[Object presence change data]
▼
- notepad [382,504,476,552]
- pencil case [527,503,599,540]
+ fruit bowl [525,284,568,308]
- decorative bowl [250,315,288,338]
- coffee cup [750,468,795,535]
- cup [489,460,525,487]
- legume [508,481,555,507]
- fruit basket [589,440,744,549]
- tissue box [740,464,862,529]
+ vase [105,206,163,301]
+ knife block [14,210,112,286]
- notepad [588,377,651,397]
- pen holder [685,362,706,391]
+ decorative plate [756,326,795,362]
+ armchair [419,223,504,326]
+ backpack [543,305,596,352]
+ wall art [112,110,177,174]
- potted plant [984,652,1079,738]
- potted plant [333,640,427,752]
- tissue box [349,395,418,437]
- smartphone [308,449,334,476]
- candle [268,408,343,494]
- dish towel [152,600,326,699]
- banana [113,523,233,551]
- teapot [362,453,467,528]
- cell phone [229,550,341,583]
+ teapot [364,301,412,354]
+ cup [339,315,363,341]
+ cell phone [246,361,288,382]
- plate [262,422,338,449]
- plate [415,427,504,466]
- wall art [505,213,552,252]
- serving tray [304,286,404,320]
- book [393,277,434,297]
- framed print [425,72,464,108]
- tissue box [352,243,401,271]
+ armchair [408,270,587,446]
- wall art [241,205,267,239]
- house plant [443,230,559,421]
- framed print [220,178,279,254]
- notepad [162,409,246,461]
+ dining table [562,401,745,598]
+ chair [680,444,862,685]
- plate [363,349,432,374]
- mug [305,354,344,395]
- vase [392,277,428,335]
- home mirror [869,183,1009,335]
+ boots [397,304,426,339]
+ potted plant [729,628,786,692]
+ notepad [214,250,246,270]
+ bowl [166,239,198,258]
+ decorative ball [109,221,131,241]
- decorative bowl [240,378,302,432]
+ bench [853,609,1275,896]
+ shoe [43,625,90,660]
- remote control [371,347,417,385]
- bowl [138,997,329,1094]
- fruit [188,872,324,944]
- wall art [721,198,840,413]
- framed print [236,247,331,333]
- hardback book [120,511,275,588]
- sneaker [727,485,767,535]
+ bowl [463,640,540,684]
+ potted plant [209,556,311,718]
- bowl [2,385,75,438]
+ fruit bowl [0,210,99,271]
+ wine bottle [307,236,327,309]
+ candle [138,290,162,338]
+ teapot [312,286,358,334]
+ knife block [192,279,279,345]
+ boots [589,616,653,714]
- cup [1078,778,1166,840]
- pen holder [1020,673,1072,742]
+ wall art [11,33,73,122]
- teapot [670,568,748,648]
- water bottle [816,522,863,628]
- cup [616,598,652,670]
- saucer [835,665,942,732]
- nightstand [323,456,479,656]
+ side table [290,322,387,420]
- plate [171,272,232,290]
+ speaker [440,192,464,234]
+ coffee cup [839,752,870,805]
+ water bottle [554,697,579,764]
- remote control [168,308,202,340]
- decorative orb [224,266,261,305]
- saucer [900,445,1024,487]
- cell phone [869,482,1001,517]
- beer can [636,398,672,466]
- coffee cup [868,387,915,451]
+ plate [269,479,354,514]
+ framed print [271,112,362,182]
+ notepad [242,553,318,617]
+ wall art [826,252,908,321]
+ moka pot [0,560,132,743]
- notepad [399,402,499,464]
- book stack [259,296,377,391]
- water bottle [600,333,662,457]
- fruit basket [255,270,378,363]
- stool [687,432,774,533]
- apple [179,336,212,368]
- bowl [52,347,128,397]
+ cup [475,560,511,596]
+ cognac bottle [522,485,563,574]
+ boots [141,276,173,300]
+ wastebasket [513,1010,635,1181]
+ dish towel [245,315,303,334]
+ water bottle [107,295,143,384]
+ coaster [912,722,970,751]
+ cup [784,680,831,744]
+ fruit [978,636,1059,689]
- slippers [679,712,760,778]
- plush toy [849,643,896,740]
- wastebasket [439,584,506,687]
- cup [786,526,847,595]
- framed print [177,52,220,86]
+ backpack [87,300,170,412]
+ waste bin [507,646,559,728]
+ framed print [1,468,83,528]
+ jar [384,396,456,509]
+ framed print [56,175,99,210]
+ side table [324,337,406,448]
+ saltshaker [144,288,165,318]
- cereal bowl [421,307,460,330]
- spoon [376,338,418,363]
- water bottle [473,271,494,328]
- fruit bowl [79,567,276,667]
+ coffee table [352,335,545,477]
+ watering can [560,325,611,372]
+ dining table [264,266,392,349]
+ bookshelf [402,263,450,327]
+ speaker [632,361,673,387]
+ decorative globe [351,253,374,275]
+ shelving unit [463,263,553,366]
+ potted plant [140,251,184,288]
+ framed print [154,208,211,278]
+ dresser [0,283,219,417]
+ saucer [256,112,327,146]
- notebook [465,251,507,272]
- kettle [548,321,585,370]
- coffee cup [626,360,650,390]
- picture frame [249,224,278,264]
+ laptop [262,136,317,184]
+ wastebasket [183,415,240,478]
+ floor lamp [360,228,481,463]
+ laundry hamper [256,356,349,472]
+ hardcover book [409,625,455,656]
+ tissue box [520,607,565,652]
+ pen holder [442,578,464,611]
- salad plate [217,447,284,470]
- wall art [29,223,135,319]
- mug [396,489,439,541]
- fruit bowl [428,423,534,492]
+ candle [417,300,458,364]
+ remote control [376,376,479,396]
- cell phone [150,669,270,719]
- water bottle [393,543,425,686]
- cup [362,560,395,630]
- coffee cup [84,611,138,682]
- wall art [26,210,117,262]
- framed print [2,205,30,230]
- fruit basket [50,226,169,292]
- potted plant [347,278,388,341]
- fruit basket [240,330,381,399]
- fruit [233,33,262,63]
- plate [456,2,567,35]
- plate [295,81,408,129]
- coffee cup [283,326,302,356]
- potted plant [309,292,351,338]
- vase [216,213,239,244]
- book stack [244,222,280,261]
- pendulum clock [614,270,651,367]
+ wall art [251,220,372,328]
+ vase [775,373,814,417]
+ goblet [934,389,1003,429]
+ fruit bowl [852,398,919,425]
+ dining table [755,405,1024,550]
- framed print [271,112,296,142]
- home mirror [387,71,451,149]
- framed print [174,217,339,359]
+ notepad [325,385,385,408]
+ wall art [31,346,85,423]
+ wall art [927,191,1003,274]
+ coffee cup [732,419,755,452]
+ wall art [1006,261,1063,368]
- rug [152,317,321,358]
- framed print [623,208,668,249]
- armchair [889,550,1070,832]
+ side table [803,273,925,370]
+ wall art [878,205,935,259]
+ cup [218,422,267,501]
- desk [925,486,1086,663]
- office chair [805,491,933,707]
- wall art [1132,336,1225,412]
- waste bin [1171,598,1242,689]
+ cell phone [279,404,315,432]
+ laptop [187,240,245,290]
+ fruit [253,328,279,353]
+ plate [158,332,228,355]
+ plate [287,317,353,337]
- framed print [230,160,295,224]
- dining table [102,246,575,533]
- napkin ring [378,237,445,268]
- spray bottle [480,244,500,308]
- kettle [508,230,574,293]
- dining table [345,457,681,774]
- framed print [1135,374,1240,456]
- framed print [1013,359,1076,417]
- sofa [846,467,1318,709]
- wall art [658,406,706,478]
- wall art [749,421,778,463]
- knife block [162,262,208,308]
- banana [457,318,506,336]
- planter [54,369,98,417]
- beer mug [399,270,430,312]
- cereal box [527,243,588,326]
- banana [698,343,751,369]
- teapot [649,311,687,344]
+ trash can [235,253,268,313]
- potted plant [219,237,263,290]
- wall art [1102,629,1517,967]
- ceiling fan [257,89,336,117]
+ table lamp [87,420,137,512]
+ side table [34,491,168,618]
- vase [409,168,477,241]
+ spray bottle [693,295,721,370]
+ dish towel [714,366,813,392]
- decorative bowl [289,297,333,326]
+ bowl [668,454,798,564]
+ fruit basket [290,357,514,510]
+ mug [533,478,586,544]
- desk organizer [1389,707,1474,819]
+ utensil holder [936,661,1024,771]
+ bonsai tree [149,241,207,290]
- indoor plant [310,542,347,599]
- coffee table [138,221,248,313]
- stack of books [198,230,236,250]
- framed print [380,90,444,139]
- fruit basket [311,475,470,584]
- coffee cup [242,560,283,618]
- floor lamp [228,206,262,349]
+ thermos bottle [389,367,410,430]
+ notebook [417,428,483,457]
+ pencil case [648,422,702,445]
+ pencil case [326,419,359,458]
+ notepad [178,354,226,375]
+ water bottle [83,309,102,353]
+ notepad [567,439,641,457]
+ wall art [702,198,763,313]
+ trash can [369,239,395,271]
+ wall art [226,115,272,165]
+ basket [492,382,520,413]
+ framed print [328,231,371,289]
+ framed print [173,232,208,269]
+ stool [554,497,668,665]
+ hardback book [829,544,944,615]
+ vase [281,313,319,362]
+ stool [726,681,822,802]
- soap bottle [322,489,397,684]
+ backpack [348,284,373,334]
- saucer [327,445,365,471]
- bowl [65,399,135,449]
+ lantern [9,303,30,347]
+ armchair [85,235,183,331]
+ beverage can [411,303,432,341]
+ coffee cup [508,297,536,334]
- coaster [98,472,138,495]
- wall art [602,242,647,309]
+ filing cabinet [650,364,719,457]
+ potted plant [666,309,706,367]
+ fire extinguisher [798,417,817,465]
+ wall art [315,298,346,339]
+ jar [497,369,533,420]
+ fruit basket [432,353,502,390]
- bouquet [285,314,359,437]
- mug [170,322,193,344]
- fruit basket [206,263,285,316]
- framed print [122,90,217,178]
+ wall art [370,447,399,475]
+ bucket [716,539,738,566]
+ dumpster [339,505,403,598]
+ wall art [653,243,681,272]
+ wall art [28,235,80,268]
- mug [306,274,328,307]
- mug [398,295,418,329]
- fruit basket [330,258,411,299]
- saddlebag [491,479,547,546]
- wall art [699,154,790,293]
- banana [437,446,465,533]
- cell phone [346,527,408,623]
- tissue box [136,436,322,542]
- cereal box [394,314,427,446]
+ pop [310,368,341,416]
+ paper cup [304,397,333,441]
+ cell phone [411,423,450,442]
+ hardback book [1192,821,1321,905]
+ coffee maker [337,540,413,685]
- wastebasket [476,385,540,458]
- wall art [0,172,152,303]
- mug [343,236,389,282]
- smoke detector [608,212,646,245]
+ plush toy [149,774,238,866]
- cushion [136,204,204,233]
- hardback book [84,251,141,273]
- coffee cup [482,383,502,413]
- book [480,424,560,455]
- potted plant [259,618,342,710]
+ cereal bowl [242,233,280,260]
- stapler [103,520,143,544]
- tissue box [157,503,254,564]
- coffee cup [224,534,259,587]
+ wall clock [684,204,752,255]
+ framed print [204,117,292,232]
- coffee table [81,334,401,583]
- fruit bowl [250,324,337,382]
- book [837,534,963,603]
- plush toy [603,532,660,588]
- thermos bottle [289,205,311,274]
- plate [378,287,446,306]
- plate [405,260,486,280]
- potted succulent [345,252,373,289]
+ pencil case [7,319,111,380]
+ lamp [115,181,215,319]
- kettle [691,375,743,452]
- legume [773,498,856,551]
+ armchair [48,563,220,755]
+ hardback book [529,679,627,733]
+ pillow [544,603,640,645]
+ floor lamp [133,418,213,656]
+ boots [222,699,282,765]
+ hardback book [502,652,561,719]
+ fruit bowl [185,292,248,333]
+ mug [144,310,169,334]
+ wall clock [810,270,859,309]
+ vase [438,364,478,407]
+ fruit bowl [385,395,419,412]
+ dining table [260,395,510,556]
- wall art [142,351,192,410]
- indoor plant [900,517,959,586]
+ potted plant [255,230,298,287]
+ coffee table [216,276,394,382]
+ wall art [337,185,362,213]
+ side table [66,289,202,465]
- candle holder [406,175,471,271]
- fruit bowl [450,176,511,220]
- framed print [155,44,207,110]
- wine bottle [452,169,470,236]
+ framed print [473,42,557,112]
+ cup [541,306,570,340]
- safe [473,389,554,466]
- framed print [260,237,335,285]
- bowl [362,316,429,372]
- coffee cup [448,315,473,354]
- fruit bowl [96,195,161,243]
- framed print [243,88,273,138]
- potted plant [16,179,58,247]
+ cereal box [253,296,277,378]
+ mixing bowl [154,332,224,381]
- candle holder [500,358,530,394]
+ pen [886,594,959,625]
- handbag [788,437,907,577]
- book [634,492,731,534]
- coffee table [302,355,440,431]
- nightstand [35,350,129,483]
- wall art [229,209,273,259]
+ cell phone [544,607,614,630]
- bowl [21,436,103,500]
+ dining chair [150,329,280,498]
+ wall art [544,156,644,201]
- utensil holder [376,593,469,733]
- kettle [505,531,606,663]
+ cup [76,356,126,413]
▲
• REQUIRED ACTION: When you reach the line with "- office chair [805,491,933,707]" in the records above, start writing out lines exactly, and stop once the line with "- teapot [649,311,687,344]" has been written; include nothing else.

• RESULT OF THIS TASK:
- office chair [805,491,933,707]
- wall art [1132,336,1225,412]
- waste bin [1171,598,1242,689]
+ cell phone [279,404,315,432]
+ laptop [187,240,245,290]
+ fruit [253,328,279,353]
+ plate [158,332,228,355]
+ plate [287,317,353,337]
- framed print [230,160,295,224]
- dining table [102,246,575,533]
- napkin ring [378,237,445,268]
- spray bottle [480,244,500,308]
- kettle [508,230,574,293]
- dining table [345,457,681,774]
- framed print [1135,374,1240,456]
- framed print [1013,359,1076,417]
- sofa [846,467,1318,709]
- wall art [658,406,706,478]
- wall art [749,421,778,463]
- knife block [162,262,208,308]
- banana [457,318,506,336]
- planter [54,369,98,417]
- beer mug [399,270,430,312]
- cereal box [527,243,588,326]
- banana [698,343,751,369]
- teapot [649,311,687,344]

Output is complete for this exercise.